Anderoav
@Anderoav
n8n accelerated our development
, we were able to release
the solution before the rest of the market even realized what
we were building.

...

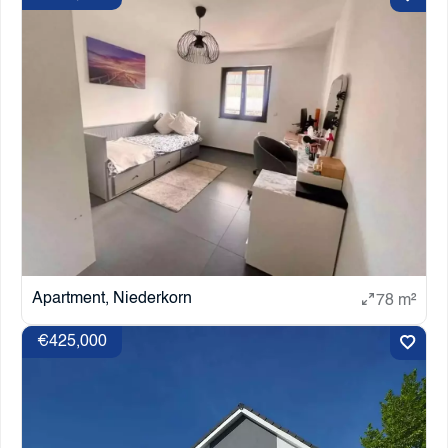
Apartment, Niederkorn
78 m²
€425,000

--

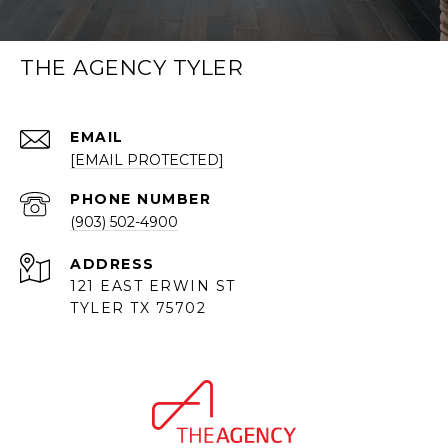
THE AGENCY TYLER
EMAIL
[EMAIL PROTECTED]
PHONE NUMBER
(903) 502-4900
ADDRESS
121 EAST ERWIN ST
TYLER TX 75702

Directions:
Reproduce the records verbatim, starting at the line containing "THE AGENCY TYLER" and ending at the line containing "TYLER TX 75702", both included.

Exercise solution:
THE AGENCY TYLER
EMAIL
[EMAIL PROTECTED]
PHONE NUMBER
(903) 502-4900
ADDRESS
121 EAST ERWIN ST
TYLER TX 75702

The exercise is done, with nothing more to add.